* Document excerpt:
★ ★ ★ ★

In Case 2, data was sourced from the University of Ottawa’s variable operating condition bearing dataset, using the SpectraQuest Mechanical Fault Simulator with a sampling frequency of 200 kHz. This dataset included five health states: normal, inner race fault, outer race fault, ball fault, and combined fault. The experiments were conducted under accelerated conditions, with datasets D4, D5, and D6 constructed from 50, 25, and 15 training samples, respectively, along with 50 test samples per class. This design aimed to assess the diagnostic capabilities of the proposed model under small sample scenarios.

Results

In this section, the effectiveness of the proposed diagnostic method is validated through a comparative analysis with various advanced models, including improved Transformer architectures (ViT, Linformer, CLformer) and several convolutional neural networks (CNNs) such as ResNet18, DenseNet, MobileNet, and ShuffleNet. The models were optimized using the Adamax algorithm with a learning rate of 0.002, trained over 100 epochs with a batch size of 8. The results, summarized in Table 4, indicate that the proposed method achieves over 95% accuracy on a small sample dataset, with a peak accuracy of 99%, outperforming the other models. The analysis also highlights that the proposed method maintains high diagnostic accuracy even with a reduced number of training samples, demonstrating its robustness in small sample fault diagnosis tasks.

★ ★ ★ ★

* Provided data:

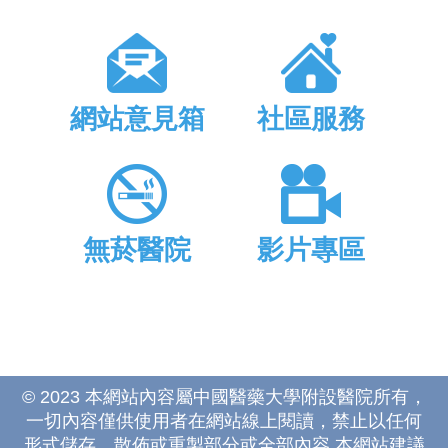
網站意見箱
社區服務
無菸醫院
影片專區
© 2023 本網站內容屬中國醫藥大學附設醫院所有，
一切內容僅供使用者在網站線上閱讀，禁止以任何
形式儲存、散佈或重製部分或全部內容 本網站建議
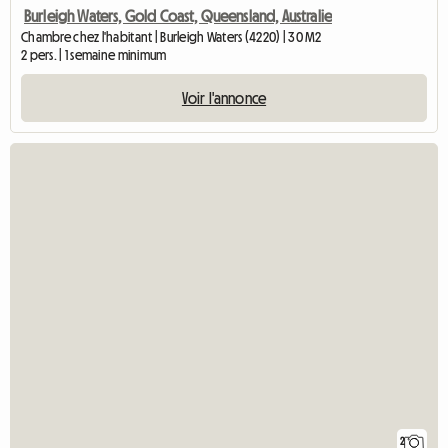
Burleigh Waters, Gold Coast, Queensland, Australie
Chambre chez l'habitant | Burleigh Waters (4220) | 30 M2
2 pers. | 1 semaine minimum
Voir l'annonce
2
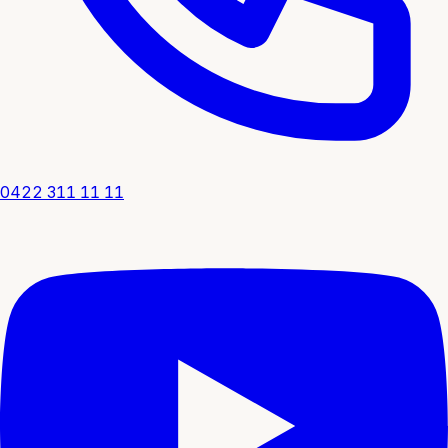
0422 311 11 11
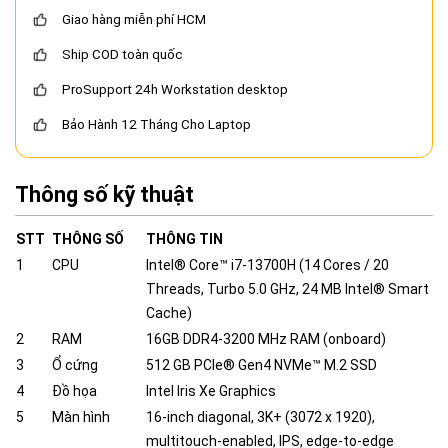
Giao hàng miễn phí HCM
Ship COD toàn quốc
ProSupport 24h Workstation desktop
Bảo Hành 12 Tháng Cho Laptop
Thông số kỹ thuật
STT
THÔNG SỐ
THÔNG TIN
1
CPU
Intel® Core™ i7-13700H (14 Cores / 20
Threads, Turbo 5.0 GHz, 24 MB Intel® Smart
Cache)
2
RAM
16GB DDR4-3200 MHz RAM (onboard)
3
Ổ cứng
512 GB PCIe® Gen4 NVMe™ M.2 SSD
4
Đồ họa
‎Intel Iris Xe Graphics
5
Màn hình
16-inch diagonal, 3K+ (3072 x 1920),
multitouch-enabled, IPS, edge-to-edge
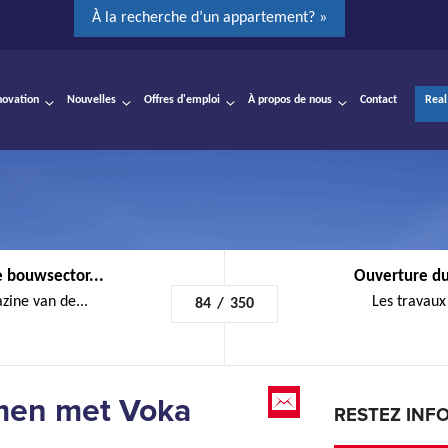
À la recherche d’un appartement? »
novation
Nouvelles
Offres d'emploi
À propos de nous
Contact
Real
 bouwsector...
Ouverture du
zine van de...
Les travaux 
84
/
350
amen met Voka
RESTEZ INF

★ ★ ★ ★

* What this task involves:
Please extend the bearing fault diagnosis text, picking up after its final sentence. The data comes from a separate source that has no connection to the bearing fault diagnosis text.

* Answer space:
Furthermore, the computational complexity of the proposed method, measured in terms of parameters and floating-point operations per second (FLOPs), is comparable to lightweight models like MobileNet and ShuffleNet, while surpassing the accuracy of the more complex ResNet18. The results are visually represented through box plots and confusion matrices, which reveal that the proposed method exhibits superior classification performance. Ablation experiments further confirm the advantages of incorporating frequency-domain features, which enhance the model’s ability to capture invariant characteristics under variable speed conditions, thereby improving diagnostic performance in scenarios with limited training data. The J index is introduced as an additional metric for evaluating clustering characteristics, emphasizing the classification performance beyond mere accuracy.

Discussion

The discussion section of the paper elaborates on the architecture and performance of the proposed LSFConvformer model, which integrates a Lightweight Convformer module for mechanical fault diagnosis under variable speed conditions. The model leverages a simplified multi-head attention mechanism termed Global Attention, which reduces computational redundancy while enhancing global feature extraction. The computational complexities of both the multi-head self-attention and feedforward neural network components are analyzed, demonstrating the efficiency of the proposed method compared to traditional Transformers.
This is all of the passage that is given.